§ ACTION ITEM:
The range starts at the line containing "Step from picture" and ends at the last line of the records below. Reproduce those lines exactly.

§ DATASET EXTRACT:
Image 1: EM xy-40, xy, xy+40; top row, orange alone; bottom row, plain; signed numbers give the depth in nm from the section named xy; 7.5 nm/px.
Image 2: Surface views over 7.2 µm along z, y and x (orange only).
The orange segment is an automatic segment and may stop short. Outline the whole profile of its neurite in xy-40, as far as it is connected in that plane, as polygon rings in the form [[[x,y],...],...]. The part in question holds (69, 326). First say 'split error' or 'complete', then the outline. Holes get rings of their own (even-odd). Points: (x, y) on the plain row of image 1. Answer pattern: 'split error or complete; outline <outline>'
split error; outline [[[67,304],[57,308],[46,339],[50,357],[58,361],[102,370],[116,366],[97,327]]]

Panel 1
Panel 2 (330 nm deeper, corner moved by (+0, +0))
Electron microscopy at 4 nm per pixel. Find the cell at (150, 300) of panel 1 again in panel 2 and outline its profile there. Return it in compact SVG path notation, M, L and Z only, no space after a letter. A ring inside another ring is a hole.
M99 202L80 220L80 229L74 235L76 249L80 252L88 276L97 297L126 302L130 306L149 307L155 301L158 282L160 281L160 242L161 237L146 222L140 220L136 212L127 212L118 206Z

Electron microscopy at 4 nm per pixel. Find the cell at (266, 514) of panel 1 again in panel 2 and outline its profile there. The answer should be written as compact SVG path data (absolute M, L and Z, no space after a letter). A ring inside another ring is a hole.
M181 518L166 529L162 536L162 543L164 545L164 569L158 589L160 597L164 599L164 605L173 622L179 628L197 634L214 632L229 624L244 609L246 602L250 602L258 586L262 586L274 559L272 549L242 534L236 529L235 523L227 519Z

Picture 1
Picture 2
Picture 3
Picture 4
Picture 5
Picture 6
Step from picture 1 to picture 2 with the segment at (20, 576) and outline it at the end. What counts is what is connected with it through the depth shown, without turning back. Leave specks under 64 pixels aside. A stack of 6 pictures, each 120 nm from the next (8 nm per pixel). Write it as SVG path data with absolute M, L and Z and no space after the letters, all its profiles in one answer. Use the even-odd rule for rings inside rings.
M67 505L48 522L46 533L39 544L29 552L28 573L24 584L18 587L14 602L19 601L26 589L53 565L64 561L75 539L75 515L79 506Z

§ EXPECTED ANSWER:
Step from picture 1 to picture 2 with the segment at (20, 576) and outline it at the end. What counts is what is connected with it through the depth shown, without turning back. Leave specks under 64 pixels aside. A stack of 6 pictures, each 120 nm from the next (8 nm per pixel). Write it as SVG path data with absolute M, L and Z and no space after the letters, all its profiles in one answer. Use the even-odd rule for rings inside rings.
M67 505L48 522L46 533L39 544L29 552L28 573L24 584L18 587L14 602L19 601L26 589L53 565L64 561L75 539L75 515L79 506Z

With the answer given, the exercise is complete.